PROBLEM TO SOLVE: Copy all lines holding the word "moved" from the entries.

--- START ---

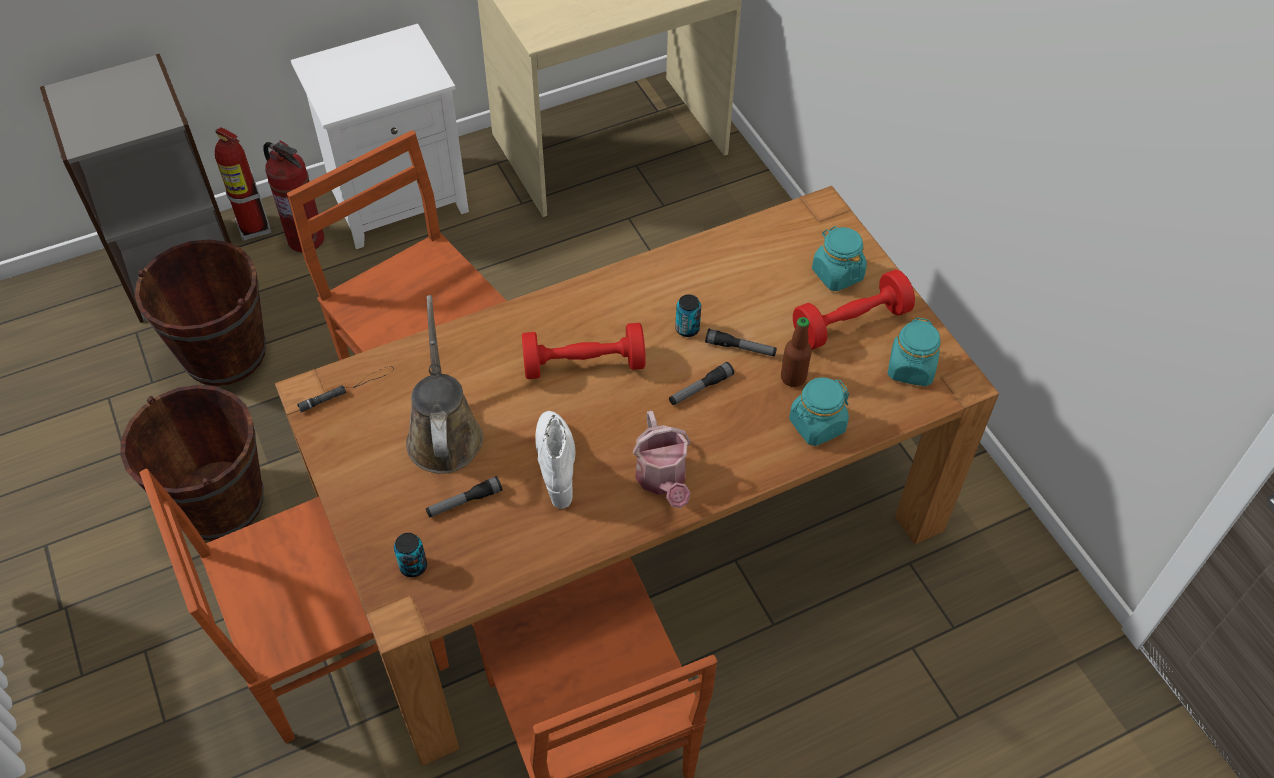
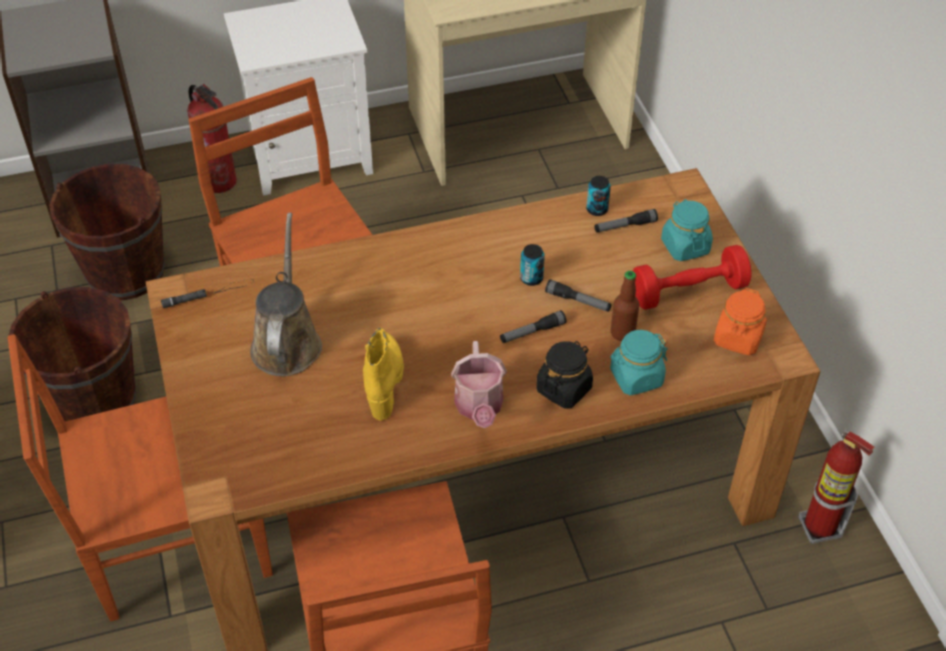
camera: 10 degrees right, 5 degrees down
fire extinguisher [215,127,271,241] -> fire extinguisher moved to [798,431,875,544]
can [394,533,427,577] -> can moved to [586,176,611,216]
flashlight [426,476,502,517] -> flashlight moved to [594,209,658,232]
red dumbbell [522,323,646,379] -> none
white boot [535,411,576,509] -> yellow boot [363,328,404,421]
turquoise jar [888,317,941,386] -> orange jar [714,288,767,355]
none -> black jar [536,341,593,409]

--- END ---

RESULT FOR THIS TASK:
fire extinguisher [215,127,271,241] -> fire extinguisher moved to [798,431,875,544]
can [394,533,427,577] -> can moved to [586,176,611,216]
flashlight [426,476,502,517] -> flashlight moved to [594,209,658,232]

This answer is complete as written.